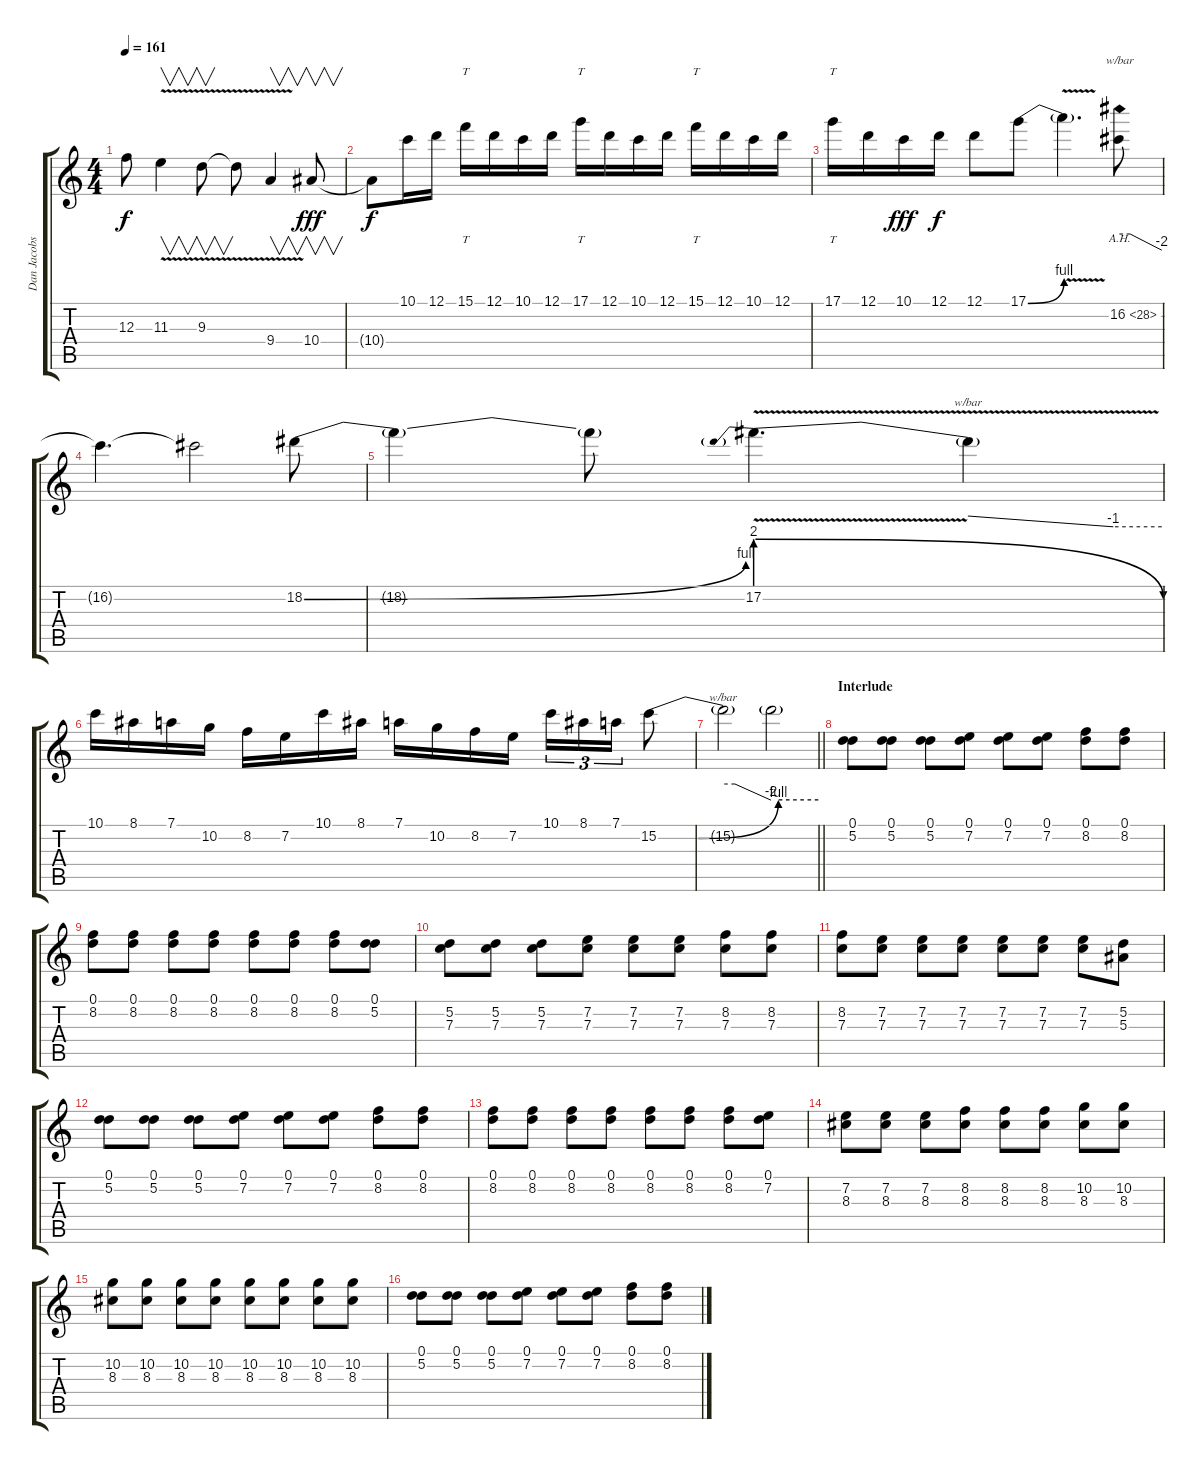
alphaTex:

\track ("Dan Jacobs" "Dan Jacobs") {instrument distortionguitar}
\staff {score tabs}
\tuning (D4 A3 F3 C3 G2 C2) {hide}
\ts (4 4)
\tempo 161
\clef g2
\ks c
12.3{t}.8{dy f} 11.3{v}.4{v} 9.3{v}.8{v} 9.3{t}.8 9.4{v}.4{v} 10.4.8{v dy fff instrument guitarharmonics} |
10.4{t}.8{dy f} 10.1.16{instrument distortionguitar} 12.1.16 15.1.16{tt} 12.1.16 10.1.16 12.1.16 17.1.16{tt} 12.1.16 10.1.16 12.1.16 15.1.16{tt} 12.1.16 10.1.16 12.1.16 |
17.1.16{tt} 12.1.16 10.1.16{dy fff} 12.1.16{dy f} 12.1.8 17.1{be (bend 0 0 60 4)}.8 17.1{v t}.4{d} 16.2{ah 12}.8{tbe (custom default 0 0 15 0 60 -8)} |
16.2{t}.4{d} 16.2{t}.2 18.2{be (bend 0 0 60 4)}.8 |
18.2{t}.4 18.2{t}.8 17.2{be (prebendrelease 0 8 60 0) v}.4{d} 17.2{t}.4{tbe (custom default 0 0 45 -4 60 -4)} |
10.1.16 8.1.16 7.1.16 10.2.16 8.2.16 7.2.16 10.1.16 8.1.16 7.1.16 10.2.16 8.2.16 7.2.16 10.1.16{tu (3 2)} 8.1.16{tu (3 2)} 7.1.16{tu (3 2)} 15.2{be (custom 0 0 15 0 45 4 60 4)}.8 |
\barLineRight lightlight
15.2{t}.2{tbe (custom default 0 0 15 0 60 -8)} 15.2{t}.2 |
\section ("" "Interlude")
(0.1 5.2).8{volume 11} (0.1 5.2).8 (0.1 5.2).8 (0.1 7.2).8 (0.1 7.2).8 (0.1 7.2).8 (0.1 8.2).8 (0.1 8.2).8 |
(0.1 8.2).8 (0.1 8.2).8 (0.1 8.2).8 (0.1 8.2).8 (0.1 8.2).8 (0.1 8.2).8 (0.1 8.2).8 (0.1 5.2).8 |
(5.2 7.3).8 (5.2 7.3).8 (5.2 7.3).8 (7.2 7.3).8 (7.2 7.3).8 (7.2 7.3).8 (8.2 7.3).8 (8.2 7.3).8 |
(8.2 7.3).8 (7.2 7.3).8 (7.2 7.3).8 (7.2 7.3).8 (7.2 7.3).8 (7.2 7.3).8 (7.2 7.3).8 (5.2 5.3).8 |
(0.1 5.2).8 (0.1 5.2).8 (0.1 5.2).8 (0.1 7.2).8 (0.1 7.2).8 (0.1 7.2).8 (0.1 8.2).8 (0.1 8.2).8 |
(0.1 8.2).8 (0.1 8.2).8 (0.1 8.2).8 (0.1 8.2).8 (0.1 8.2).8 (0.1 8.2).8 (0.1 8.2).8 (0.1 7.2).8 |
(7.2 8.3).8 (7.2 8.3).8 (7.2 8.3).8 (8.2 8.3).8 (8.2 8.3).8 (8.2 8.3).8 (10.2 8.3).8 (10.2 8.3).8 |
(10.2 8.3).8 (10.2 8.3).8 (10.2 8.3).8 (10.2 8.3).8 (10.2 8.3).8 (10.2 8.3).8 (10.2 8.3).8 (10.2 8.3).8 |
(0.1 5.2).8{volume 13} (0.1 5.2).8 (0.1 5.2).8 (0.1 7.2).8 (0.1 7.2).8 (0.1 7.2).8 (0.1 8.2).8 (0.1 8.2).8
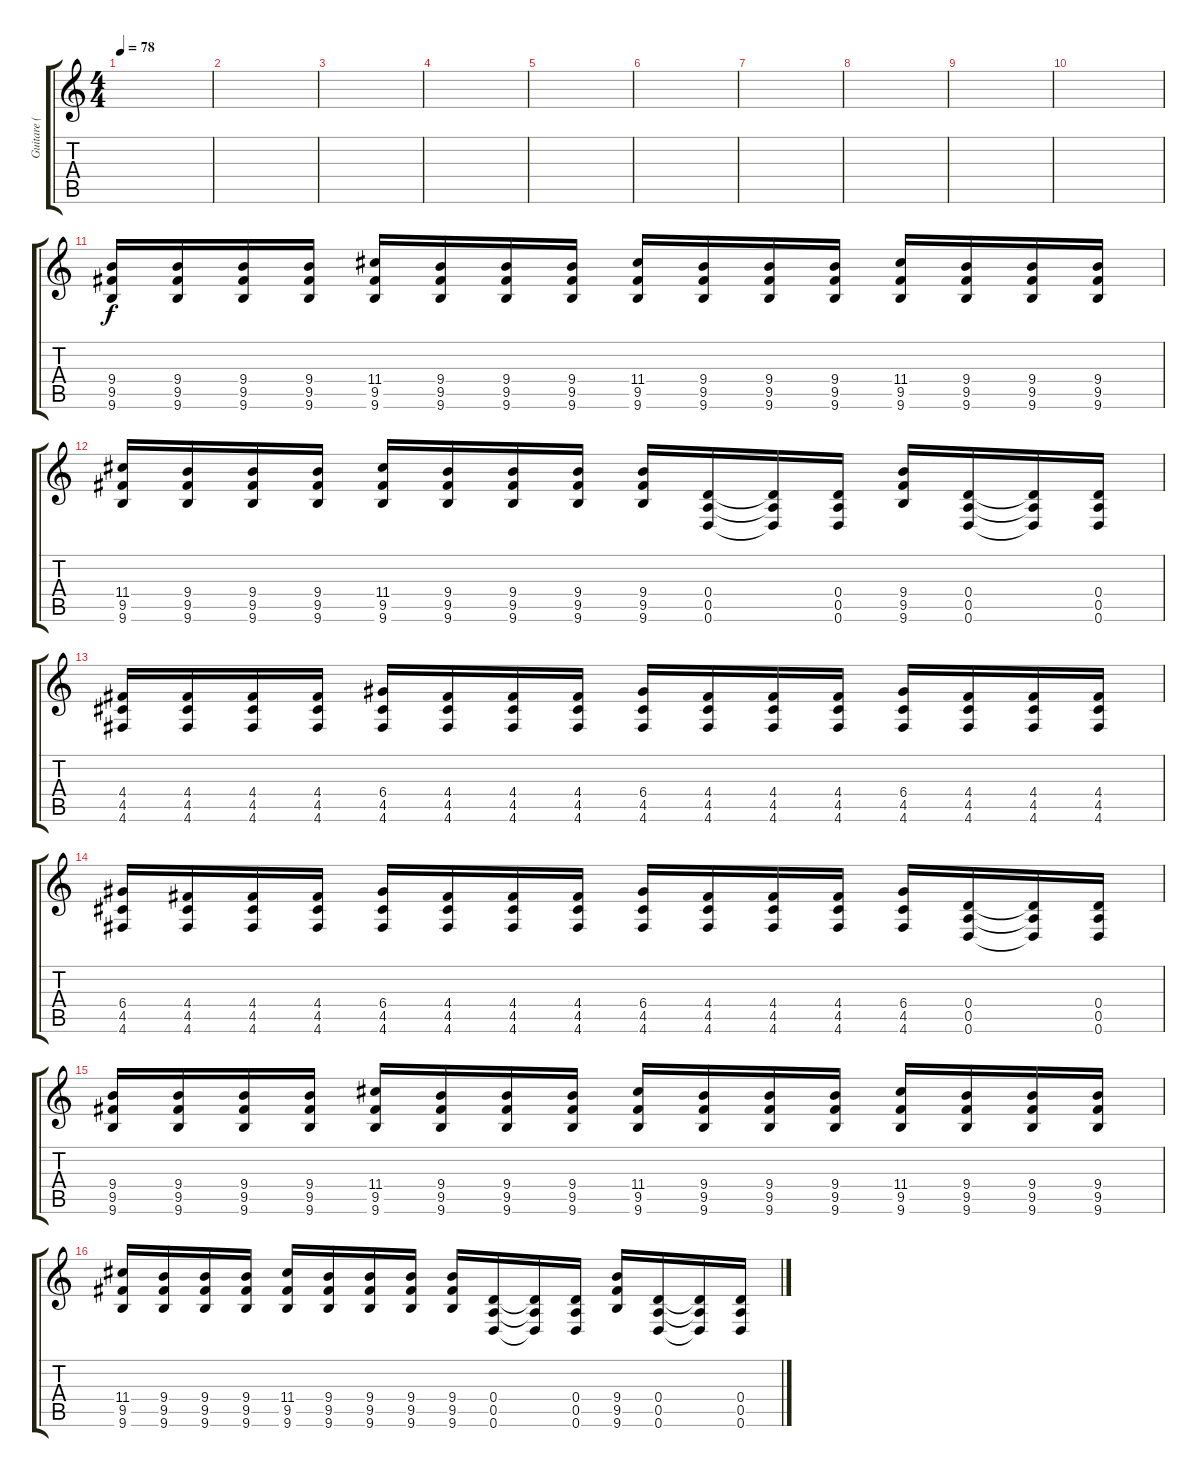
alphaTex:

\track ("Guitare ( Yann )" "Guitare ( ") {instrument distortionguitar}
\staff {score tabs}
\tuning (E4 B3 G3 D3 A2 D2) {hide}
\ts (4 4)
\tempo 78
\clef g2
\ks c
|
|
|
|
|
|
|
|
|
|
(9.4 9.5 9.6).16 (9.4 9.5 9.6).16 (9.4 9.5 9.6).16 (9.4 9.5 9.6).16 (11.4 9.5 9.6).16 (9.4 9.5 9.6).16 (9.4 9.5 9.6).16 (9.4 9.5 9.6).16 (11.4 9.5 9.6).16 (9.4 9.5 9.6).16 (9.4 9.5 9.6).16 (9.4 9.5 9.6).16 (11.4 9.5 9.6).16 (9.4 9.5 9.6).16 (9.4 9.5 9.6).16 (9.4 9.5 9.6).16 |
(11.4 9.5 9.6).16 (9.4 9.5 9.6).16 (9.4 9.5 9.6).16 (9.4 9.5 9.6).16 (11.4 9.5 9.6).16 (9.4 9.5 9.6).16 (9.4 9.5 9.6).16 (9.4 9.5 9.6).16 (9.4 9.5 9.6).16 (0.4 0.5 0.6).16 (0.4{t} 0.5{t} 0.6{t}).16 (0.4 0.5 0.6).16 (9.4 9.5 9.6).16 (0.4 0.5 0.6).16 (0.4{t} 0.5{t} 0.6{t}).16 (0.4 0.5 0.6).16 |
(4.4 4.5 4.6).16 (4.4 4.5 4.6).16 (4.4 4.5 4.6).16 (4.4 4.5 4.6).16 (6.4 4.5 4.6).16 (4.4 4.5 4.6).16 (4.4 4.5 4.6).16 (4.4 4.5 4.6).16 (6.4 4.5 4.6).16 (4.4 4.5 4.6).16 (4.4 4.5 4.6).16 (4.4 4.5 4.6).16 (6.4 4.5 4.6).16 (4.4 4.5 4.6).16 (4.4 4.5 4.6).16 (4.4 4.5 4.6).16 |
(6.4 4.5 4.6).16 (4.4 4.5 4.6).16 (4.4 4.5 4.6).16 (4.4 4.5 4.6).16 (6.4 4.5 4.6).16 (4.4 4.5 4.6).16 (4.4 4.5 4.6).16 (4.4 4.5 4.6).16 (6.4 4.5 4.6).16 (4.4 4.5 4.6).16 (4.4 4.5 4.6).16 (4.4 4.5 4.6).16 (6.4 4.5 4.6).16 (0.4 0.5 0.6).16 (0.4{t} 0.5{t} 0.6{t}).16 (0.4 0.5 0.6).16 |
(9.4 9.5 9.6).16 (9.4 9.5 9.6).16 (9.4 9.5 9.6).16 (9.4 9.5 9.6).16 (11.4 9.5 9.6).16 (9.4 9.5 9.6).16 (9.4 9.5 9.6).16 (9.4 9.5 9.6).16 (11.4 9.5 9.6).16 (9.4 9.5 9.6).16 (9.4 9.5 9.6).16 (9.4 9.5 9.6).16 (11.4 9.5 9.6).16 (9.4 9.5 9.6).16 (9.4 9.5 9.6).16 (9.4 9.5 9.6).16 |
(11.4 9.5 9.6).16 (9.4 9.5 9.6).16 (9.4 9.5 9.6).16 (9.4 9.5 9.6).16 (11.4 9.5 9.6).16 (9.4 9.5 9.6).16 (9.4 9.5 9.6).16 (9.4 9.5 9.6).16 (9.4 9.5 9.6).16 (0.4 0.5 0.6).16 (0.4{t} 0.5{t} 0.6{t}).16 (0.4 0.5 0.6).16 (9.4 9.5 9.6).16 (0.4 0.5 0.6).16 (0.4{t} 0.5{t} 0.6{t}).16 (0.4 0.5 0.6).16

■ Aim of the task
Collect every line in the records above that contains the string "tuning". The match is case-sensitive.

■ The answer
\tuning (D4 A3 F3 C3 G2 C2) {hide}
\tuning (E4 B3 G3 D3 A2 D2) {hide}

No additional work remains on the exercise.